Matthew Bannon, who owns Tops Liquors on University Drive near Mill Avenue, said the idea of controlling tobacco to help keep it out of the hands of children is “paper thin” because it’s already illegal for people under 21 years old.

“There is not enough colored ink in any print shop to represent how preponderantly we're doing our job without oversight,” said Bannon as he wielded a gallon-size Ziploc bag full of counterfeit ID cards he has confiscated at his business. Operational since 2000, Bannon’s business has never been cited for underage tobacco sales.

Bill Annear, owner of Triton Smoke Shop at Warner and Kyrene roads, agreed that creating an additional ban when tobacco products are already illegal for people younger than 21 is putting a hat on a hat.
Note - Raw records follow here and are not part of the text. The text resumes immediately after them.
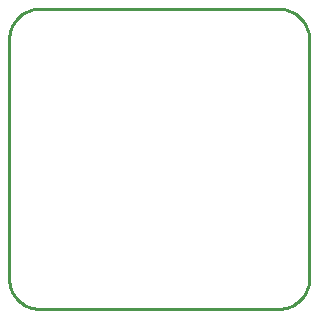
<source format=gbr>
G04 EAGLE Gerber RS-274X export*
G75*
%MOMM*%
%FSLAX34Y34*%
%LPD*%
%IN*%
%IPPOS*%
%AMOC8*
5,1,8,0,0,1.08239X$1,22.5*%
G01*
%ADD10C,0.254000*%


D10*
X0Y25400D02*
X97Y23186D01*
X386Y20989D01*
X865Y18826D01*
X1532Y16713D01*
X2380Y14666D01*
X3403Y12700D01*
X4594Y10831D01*
X5942Y9073D01*
X7440Y7440D01*
X9073Y5942D01*
X10831Y4594D01*
X12700Y3403D01*
X14666Y2380D01*
X16713Y1532D01*
X18826Y865D01*
X20989Y386D01*
X23186Y97D01*
X25400Y0D01*
X228600Y0D01*
X230814Y97D01*
X233011Y386D01*
X235174Y865D01*
X237287Y1532D01*
X239335Y2380D01*
X241300Y3403D01*
X243169Y4594D01*
X244927Y5942D01*
X246561Y7440D01*
X248058Y9073D01*
X249406Y10831D01*
X250597Y12700D01*
X251620Y14666D01*
X252468Y16713D01*
X253135Y18826D01*
X253614Y20989D01*
X253903Y23186D01*
X254000Y25400D01*
X254000Y228600D01*
X253903Y230814D01*
X253614Y233011D01*
X253135Y235174D01*
X252468Y237287D01*
X251620Y239335D01*
X250597Y241300D01*
X249406Y243169D01*
X248058Y244927D01*
X246561Y246561D01*
X244927Y248058D01*
X243169Y249406D01*
X241300Y250597D01*
X239335Y251620D01*
X237287Y252468D01*
X235174Y253135D01*
X233011Y253614D01*
X230814Y253903D01*
X228600Y254000D01*
X25400Y254000D01*
X23186Y253903D01*
X20989Y253614D01*
X18826Y253135D01*
X16713Y252468D01*
X14666Y251620D01*
X12700Y250597D01*
X10831Y249406D01*
X9073Y248058D01*
X7440Y246561D01*
X5942Y244927D01*
X4594Y243169D01*
X3403Y241300D01*
X2380Y239335D01*
X1532Y237287D01*
X865Y235174D01*
X386Y233011D01*
X97Y230814D01*
X0Y228600D01*
X0Y25400D01*
M02*

</source>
He and many others believe the onus is on parents to teach their children the dangers of smoking and vaping.

“Children are the ones breaking the law,” Annear said. “If you’re teaching your child not to touch a hot stove, I don’t see you throwing the stove out of your house.”

Youth nicotine use plummeted by more than 50 percent in the last three years, according to the U.S. Centers for Disease Control and Prevention. Youth smoking is at its lowest rate in recorded history, the CDC said.

Council members Joel Navarro and Doreen Garlid, who co-chair the human services committee, will bring a new draft of the ordinance for discussion by the mayor and council at a future work session in April or May, according to city documents. The council will also hold another public forum on March 20.

Garlid’s assistant, Paul Smith-Leonard, said that the re-draft of the ordinance will “move forward with a tobacco sales license-focused approach.” The council is unlikely to vote on the proposal until the summer.

“This has been a very long process for everyone involved,” Navarro said.